Although the code can be modified to enter random vertices of a polygon, but then we need to find an internal point of the polygon to begin the fill algorithms. therefore for simplicity, I have taken a regular polygon with a defined centre. The code asks the user to enter the number of vertices of the regular polygon, creates the regular polygon, anf then fills color inside it using the flood fill algorithm.
Although the code can be modified to enter random vertices of a polygon, but then we need to find an internal point of the polygon to begin the fill algorithms. therefore for simplicity, I have taken a regular polygon with a defined centre. The code asks the user to enter the number of vertices of the regular polygon, creates the regular polygon, anf then fills color inside it using the Scanline Seed fill algorithm which is different from scaline fill algorithm - Refer here. There is code for both Recursive and stack based approach. One of them must be commented when running the program.
The user is asked to enter the coordinates of a rectangle. Then the rectangle is printed on the screen.

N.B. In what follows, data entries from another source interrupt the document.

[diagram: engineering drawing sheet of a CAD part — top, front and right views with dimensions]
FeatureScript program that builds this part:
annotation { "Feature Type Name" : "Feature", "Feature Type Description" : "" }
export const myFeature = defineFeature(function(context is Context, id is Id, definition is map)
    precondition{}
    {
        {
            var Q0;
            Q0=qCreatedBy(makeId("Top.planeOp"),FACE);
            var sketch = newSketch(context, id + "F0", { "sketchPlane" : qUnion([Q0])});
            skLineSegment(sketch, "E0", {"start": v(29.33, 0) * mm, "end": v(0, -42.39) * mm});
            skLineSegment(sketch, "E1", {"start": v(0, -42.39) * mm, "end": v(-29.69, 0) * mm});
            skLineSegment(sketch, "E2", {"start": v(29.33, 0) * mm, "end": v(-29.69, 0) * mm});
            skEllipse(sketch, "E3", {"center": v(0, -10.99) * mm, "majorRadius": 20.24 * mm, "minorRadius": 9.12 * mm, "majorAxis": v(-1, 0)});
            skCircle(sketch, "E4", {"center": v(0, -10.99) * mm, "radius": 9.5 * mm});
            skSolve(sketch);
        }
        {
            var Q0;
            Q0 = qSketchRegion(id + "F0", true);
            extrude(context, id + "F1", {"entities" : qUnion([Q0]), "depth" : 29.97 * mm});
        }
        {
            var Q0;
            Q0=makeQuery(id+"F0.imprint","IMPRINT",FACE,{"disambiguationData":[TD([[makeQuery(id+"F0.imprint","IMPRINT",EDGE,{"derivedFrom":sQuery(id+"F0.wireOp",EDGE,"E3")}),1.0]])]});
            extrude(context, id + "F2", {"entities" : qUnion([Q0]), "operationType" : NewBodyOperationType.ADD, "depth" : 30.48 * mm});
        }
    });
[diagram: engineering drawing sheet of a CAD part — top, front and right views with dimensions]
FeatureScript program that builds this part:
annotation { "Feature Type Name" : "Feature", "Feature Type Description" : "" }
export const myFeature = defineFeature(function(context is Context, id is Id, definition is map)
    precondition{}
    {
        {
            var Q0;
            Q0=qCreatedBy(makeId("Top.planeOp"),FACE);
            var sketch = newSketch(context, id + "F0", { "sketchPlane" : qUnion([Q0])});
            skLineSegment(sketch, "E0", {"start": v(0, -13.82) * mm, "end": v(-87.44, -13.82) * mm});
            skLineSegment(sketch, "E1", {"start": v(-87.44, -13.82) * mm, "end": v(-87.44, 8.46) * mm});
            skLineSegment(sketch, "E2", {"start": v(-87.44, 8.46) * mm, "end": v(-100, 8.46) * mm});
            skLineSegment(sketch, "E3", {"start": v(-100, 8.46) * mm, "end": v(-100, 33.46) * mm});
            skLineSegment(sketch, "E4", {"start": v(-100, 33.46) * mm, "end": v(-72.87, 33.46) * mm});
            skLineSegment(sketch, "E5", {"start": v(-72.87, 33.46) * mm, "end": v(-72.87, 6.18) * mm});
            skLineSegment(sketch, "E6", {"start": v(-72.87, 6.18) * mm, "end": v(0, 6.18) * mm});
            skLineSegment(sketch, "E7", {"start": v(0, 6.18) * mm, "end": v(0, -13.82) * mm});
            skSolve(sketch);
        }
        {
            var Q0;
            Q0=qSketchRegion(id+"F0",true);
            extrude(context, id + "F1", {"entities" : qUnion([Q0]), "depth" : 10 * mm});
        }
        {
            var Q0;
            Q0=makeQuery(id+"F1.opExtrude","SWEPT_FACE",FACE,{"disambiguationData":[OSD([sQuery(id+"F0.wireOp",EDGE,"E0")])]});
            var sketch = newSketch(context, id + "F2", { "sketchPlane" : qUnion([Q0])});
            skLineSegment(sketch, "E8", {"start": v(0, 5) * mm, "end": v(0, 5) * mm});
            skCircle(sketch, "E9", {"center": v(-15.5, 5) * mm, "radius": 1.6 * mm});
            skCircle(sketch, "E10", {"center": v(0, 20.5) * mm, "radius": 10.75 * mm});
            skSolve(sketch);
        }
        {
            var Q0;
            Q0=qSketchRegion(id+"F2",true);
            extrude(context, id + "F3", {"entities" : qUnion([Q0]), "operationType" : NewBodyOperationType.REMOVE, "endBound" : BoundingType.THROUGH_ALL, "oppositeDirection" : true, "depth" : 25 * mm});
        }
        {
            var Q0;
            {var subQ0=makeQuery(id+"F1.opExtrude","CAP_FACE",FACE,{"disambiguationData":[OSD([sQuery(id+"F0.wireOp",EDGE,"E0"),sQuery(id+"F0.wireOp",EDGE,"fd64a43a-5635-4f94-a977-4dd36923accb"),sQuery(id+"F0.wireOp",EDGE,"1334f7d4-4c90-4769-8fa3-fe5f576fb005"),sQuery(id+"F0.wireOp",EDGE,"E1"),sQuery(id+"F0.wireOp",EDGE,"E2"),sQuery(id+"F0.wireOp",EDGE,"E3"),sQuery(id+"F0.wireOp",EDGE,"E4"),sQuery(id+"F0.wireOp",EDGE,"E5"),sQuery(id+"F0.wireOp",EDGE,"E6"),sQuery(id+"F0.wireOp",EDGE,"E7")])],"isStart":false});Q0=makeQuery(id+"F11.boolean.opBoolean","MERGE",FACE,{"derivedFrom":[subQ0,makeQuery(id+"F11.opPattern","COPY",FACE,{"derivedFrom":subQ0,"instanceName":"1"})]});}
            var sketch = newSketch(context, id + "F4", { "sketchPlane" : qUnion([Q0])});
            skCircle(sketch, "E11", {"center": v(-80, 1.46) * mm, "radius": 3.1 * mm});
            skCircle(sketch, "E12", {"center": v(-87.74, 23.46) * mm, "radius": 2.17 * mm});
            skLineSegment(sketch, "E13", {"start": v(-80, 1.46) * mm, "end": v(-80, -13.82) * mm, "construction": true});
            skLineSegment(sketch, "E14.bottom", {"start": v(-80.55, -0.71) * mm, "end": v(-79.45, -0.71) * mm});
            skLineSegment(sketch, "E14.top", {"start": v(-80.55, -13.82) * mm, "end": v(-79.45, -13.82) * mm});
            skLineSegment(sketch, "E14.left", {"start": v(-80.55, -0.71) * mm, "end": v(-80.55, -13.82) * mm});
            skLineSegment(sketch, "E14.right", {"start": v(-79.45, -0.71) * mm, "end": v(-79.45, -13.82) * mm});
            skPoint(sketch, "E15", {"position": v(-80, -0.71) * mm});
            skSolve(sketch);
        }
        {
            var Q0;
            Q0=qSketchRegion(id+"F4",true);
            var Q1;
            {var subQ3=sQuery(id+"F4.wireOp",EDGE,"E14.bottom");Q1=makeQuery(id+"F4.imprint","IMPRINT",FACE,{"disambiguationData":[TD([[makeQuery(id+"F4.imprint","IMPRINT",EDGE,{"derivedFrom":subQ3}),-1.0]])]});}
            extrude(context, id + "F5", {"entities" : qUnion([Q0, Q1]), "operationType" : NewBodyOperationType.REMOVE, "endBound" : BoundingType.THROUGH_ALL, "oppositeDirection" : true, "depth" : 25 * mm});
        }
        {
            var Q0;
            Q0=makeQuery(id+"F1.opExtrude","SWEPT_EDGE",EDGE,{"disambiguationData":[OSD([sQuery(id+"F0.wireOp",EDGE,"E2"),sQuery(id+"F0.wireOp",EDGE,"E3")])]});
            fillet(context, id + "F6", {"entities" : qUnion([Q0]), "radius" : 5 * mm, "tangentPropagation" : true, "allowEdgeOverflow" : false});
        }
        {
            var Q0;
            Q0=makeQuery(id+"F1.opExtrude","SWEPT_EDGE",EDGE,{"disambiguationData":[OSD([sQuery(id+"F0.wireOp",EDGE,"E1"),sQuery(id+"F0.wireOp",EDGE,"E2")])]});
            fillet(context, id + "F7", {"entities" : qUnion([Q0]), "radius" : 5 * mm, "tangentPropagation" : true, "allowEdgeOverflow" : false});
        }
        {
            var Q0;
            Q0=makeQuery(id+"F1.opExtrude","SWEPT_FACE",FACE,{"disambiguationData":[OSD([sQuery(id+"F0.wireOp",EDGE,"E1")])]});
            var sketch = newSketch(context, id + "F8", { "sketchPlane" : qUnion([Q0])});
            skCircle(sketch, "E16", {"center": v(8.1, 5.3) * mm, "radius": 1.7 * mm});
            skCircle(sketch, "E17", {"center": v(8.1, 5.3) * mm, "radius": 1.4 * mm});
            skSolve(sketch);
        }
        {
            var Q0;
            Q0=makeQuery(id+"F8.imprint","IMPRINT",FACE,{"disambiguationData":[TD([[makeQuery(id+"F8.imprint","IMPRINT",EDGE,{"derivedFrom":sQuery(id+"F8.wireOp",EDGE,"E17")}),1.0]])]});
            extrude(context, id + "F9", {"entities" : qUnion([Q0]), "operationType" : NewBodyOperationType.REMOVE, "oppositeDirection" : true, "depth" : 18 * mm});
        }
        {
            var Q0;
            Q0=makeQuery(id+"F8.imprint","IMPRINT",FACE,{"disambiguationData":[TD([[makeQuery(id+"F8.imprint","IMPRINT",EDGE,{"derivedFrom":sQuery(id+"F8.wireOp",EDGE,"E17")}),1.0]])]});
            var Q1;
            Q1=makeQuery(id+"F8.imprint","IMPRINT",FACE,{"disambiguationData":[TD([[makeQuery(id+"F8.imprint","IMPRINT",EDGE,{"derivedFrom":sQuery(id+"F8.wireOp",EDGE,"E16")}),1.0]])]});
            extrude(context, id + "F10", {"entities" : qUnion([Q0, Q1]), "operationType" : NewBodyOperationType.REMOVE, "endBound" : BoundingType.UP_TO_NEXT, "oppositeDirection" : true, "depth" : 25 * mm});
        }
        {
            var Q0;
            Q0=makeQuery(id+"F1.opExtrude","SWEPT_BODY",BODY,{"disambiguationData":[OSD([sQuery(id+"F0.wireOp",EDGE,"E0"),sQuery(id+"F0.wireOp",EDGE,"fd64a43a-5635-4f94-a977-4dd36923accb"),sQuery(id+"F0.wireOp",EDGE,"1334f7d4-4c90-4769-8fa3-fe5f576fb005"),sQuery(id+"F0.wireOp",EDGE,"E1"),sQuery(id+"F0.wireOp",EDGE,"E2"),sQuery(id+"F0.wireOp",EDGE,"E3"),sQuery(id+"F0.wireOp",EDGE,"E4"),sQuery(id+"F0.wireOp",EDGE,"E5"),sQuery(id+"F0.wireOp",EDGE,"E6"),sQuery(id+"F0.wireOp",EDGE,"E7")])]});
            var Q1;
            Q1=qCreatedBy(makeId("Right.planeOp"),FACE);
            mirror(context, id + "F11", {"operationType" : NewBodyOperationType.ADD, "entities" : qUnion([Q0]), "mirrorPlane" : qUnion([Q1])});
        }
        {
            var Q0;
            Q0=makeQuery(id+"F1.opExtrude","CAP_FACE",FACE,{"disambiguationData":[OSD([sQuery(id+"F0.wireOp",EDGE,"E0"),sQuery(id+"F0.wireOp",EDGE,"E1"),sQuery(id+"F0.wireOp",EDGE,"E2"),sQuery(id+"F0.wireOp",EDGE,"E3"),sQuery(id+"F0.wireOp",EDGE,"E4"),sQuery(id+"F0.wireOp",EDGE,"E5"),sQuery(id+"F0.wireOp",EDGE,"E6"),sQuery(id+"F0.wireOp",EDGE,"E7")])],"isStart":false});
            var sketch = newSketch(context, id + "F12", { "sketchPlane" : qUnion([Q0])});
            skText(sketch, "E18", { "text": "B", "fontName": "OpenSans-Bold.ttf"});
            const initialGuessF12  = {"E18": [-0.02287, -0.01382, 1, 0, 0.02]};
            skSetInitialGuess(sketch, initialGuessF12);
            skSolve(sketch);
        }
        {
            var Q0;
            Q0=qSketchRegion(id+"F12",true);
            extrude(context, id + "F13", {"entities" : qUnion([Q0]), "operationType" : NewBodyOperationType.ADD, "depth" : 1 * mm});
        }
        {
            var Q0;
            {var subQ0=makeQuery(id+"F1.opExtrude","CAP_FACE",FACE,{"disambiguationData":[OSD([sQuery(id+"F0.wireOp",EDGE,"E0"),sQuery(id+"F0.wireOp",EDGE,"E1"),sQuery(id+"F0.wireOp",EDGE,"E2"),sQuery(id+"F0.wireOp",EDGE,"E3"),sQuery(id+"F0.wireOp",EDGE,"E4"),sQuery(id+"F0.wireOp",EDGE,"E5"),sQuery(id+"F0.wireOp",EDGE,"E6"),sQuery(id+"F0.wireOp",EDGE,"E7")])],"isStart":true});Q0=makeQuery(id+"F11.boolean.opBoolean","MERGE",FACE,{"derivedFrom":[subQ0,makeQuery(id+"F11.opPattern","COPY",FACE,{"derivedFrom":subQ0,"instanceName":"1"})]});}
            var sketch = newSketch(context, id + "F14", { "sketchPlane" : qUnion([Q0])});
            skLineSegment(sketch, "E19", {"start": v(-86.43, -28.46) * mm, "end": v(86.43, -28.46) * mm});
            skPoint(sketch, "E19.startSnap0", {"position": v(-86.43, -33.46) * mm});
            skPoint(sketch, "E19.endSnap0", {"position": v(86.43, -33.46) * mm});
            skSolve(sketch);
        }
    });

Then using keyboard keys, the suer can perform transformations of the 2D object:
- 'W': Move the object up (translate along positive y axis)
- 'S': Move the object down (translate along negative y axis)
- 'A': Move the object left (translate along positive x axis)
- 'D': Move the object right (translate along negative x axis)
- 'Q': Rotate the object anti-clockwise by 10 degrees
- 'E': Rotate the object clockwise by 10 degrees
- 'Z': Scale up the object 1.2 times along both x and y axis
- 'X': Scale down the object 1.2 times along both x and y axis
- 'C': Shear along x-axis with shearing constant = 0.2
- 'V': Shear along y-axis with shearing constant = 0.2
- 'F': Exit
The camera position is kept fixed. The user can press left mouse button and rotate the 3D cube wrt x and y axis. Using the scroll up and scroll down, diffused light intensity can be varied. Both ambient and diffused lights have equal intensity in R, G, and B. Two sides have colors with text written, while the other four sides have textures(texture image is added). The text is a bit buggy and appears after the cube is slightly rotated. The light position is also fixed wrt to the camera and no mouse movement would rotate light. Therefore all surfaces appear equally bright. If the light position is to be kept fixed wrt the world coordinates, then this change in code is required:
void disp(){
glClearColor(0, 0, 0, 0);
glClear(GL_COLOR_BUFFER_BIT | GL_DEPTH_BUFFER_BIT); // clear buffers
glViewport(0, 0, (GLint)windowWidth, (GLint)windowHeight); // optional
glMatrixMode(GL_PROJECTION);
glLoadIdentity(); // replaces current matrix ith identity matrix
// viewing angle, aspect ratio, near plane, far plane
gluPerspective(60, windowWidth/windowHeight , 0.1, 100);
glMatrixMode(GL_MODELVIEW); // perspective projection
glLoadIdentity();
gluLookAt( // camera-position
0, 0, 5, // eye-position - on the z-axis
0, 0, 0, // point on the near plane(for VRP)
0, 1, 0 // up-vector
);
// ambient light
GLfloat ambientLight[] = {amb_white_light, amb_white_light, amb_white_light, 1.0f};
glLightModelfv(GL_LIGHT_MODEL_AMBIENT, ambientLight);
// diffused light
GLfloat diffuseLight[] = {diff_white_light, diff_white_light, diff_white_light, 1.0f};
glLightfv(GL_LIGHT0, GL_DIFFUSE, diffuseLight);
glRotatef(rotateX, 1.0, 0.0, 0.0); // rotate abt x-axis
glRotatef(rotateY, 0.0, 1.0, 0.0); // rotate abt y-axis
// position of light source (diffused)
// light is fixed relative to the world coordinate
GLfloat position[] = {0, 0, 5, 1.0f};
glLightfv(GL_LIGHT0, GL_POSITION, position);
colorcube();
glutSwapBuffers(); // use instead of glFlush()
}
If certain improvements can be done to the code, I shall be glad to hear.